▸ Work to complete: Present the lines of the listing from the line holding "scientific name: Phyllonorycter lucetiella" through the end of the listing, inclusive, as a numbered list, leaving out any blank lines.

==== Stored data

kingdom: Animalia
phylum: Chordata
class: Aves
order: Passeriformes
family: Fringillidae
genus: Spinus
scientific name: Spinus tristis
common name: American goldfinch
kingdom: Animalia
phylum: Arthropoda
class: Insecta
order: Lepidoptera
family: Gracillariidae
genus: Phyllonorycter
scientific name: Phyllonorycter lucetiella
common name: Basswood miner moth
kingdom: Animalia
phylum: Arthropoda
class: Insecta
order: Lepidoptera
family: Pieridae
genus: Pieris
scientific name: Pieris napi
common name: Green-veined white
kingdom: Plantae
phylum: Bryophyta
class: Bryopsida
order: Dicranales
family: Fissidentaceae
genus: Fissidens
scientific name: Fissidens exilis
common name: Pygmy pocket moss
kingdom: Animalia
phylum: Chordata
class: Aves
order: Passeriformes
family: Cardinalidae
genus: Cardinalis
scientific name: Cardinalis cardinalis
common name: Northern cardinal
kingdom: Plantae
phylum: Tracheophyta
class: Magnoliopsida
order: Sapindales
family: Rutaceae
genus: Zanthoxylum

========

▸ Response to this task:
1. scientific name: Phyllonorycter lucetiella
2. common name: Basswood miner moth
3. kingdom: Animalia
4. phylum: Arthropoda
5. class: Insecta
6. order: Lepidoptera
7. family: Pieridae
8. genus: Pieris
9. scientific name: Pieris napi
10. common name: Green-veined white
11. kingdom: Plantae
12. phylum: Bryophyta
13. class: Bryopsida
14. order: Dicranales
15. family: Fissidentaceae
16. genus: Fissidens
17. scientific name: Fissidens exilis
18. common name: Pygmy pocket moss
19. kingdom: Animalia
20. phylum: Chordata
21. class: Aves
22. order: Passeriformes
23. family: Cardinalidae
24. genus: Cardinalis
25. scientific name: Cardinalis cardinalis
26. common name: Northern cardinal
27. kingdom: Plantae
28. phylum: Tracheophyta
29. class: Magnoliopsida
30. order: Sapindales
31. family: Rutaceae
32. genus: Zanthoxylum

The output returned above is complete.